Friday May 9, 2014
A gift of more than a half-million dollars from a former professor will benefit electrical and computer engineering faculty and their students.
A $566,411 bequest from the estate of former University of Dayton professor Reinhold Kubach will establish the Reinhold W. and Alice Mohl Kubach Faculty Fellowship in the School of Engineering to benefit electrical and computer engineering faculty.
"Funds from the fellowship will support faculty and help them develop their teaching approaches and philosophies, and establish their research programs and laboratories. The faculty development and research opportunities, in turn, will help us continue to provide a transformative education to our students," School of Engineering Dean Tony Saliba said. "I knew professor Kubach as a student and later as a colleague. I admired his passion for teaching and his dedication to students. We hope this gift inspires future faculty to provide the same dedication to their students."
Kubach emigrated from Germany in 1950 and, after several stops, established roots in Dayton. He taught electrical engineering at the University from 1958 to 1989.
"They never had children, and their family lived so far away in Germany," said Nancy Stork, a former University of Dayton development officer who now works in student development. "Their neighbors became very good friends, in a way adopting them when they first came.
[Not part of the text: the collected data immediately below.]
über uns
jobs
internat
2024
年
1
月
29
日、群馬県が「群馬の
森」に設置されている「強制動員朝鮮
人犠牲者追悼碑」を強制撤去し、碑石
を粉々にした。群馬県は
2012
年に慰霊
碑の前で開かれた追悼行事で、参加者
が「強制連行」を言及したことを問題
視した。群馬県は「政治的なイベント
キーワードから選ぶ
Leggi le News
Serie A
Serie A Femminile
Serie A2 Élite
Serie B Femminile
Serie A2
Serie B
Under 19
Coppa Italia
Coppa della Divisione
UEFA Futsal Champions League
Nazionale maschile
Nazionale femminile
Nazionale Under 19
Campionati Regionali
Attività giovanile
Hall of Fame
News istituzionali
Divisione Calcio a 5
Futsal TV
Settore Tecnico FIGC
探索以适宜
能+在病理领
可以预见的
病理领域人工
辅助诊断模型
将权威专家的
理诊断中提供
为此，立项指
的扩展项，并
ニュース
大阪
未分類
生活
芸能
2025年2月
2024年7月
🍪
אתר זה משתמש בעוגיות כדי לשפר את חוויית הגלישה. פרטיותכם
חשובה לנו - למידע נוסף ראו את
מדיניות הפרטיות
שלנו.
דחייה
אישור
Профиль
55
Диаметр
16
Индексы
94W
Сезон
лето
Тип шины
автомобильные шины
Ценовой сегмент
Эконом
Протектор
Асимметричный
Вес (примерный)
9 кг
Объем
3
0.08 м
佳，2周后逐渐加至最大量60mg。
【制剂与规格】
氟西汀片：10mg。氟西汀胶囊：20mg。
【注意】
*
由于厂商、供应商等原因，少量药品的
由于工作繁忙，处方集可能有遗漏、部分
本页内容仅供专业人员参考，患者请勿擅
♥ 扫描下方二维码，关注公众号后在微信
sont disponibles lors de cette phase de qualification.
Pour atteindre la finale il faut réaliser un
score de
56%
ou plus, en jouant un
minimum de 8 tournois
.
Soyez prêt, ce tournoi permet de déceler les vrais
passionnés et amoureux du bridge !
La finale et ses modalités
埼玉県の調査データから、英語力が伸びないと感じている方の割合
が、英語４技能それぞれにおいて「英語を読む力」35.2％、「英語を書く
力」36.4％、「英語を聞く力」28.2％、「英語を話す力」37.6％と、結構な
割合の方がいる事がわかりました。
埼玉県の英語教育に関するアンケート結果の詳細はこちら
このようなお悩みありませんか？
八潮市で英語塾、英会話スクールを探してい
They were so committed to education and to UD, I think, because UD gave them a chance to establish a new life here. That meant a lot to Reinhold, and he loved being with students."
Kubach, who died in 2012, was a longtime supporter of the University, dating back to his teaching days. For many years, Stork said, Kubach gave a portion of his salary to the annual fund. The Kubachs are charter members of the University of Dayton president's club. They visited campus after Reinhold's retirement for alumni activities and events with the Leo Meyer Society, which honors those who have made planned gifts to the University. Alice Mohl Kubach died in 2006.
"They wanted their legacy to remain here in the States, at the University of Dayton," Stork said, "to make a difference for others in a place that made such a difference to them.